Trees in the Literature
Writers wax lyrical about trees. Here is a selection of extracts from the "Oxford Dictionary of Quotations".
**********
Joyce KILMER 1886-1918. American Poet
"I think that I shall never see
A poem lovely as a tree."
"Poems are made by fools like me,
But only God can make a tree."
"Trees" (1914)
**********
Thomas CAMPBELL 1777-1844. Scottish Poet
"O leave this barren spot to me!
Spare, woodman, spare the beechen tree."
"The Beech-Tree's Petition" (1800)
**********
George Pope MORRIS 1802-64. American Poet
"Woodman, spare that tree!
Touch not a single bough!
In youth it sheltered me,
And I'll protect it now."
"Woodman, Spare that Tree" (1830)
**********
William BLAKE 1757-1827. English Poet
"A fool sees not the same tree that a wise man sees."
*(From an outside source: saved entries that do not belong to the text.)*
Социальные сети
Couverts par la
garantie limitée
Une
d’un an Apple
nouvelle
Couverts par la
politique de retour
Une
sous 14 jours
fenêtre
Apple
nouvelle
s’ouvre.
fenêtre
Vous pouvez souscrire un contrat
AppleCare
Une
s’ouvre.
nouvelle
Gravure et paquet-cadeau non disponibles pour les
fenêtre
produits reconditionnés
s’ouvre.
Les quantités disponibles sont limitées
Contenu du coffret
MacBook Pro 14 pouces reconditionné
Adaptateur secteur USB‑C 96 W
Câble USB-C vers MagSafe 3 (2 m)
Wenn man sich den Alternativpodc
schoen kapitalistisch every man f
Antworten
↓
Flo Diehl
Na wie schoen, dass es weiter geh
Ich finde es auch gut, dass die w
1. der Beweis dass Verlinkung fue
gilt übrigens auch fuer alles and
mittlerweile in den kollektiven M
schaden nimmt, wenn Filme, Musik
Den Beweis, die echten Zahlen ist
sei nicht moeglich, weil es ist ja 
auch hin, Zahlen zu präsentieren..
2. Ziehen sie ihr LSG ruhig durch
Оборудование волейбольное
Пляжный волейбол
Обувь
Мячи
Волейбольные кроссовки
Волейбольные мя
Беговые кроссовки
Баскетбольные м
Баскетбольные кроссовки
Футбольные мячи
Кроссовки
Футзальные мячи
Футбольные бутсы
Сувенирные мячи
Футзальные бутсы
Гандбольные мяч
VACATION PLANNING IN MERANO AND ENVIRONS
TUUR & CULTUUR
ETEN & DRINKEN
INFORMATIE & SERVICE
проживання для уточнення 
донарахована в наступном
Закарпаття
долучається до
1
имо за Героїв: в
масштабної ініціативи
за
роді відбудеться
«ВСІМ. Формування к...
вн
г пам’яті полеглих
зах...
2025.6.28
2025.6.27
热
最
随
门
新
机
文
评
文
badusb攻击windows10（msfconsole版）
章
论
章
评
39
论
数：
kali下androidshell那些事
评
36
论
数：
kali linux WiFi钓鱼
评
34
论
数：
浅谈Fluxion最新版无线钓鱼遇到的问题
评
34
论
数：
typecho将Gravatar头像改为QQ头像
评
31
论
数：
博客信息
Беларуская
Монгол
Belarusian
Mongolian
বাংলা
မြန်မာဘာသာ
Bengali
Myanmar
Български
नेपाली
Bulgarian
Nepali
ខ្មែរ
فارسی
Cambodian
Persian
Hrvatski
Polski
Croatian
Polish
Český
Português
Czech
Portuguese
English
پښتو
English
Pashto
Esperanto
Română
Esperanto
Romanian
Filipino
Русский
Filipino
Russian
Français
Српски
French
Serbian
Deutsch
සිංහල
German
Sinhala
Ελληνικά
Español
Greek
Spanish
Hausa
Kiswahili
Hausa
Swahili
"The Marriage of Heaven and Hell" (1790-93) - "Proverbs of Hell"
**********
Sir Thomas BROWNE 1605-82. English Writer & Physician
"Generations pass while some trees stand, and old families last not three oaks."
"Hydriotaphia" (Urn Burial, 1658) ch.5)
**********
A.E. HOUSEMAN 1859-1936. English Poet
"Loveliest of trees, the cherry now
Is hung with bloom along the bough,
And stands about the woodland ride
Wearing white for Eastertide."
And since to look at things in bloom
Fifty springs are little room,
About the woodlands I will go
To see the cherry hung with snow."
A Shropshire Lad" No.2 (1896)
**********
Thomas CARLYLE 1795-1881. English Writer
"When the oak is felled, the whole forest echoes with its fall, but a hundred acorns are sown in silence by an unnoticed breeze."
**********
Satires Bk.2, no.6, 1.1
"This was among my prayers: a piece of land not so very large, where a garden should be and a spring of ever-flowing water near the house, and a bit of woodland as well as these."
**********
And an assortment of anonymous quotes from elsewhere.
"If Mankind is sensitive to nature's cycles, then economic exploitation of trees and conservation can co-exist in perpetuity."
"Firmly rooted on the spot, immobile yet full of life, a tree is peculiar to its location."
Only now do we realise the richness and unique variety of flora and fauna that can exist only in Ancient Woodlands."
"A mature tree is a supermarket and a block of flats for animals, insects and birds."
"Trees and Man are at the opposite sides of the beneficial breathing cycle of oxygen and carbon dioxide."
"Silent, giant trees, mature before we were born and still here after we have gone, mark our ancient boundaries and dominate our landscapes."
"A stroll in the woods in the fresh early morning, in the drowsy afternoon or the cool of the evening is a benefit on which we cannot place a value."
"Roots, trunk, branches, twigs and leaves all combine to use light, water and minerals as raw materials to build the wooden columns we know as trees."
"Stand and observe the massed effect of trees in a wood; walk in and look closely at the trunks, the branches, the bark of individual trees. It will lift your spirit."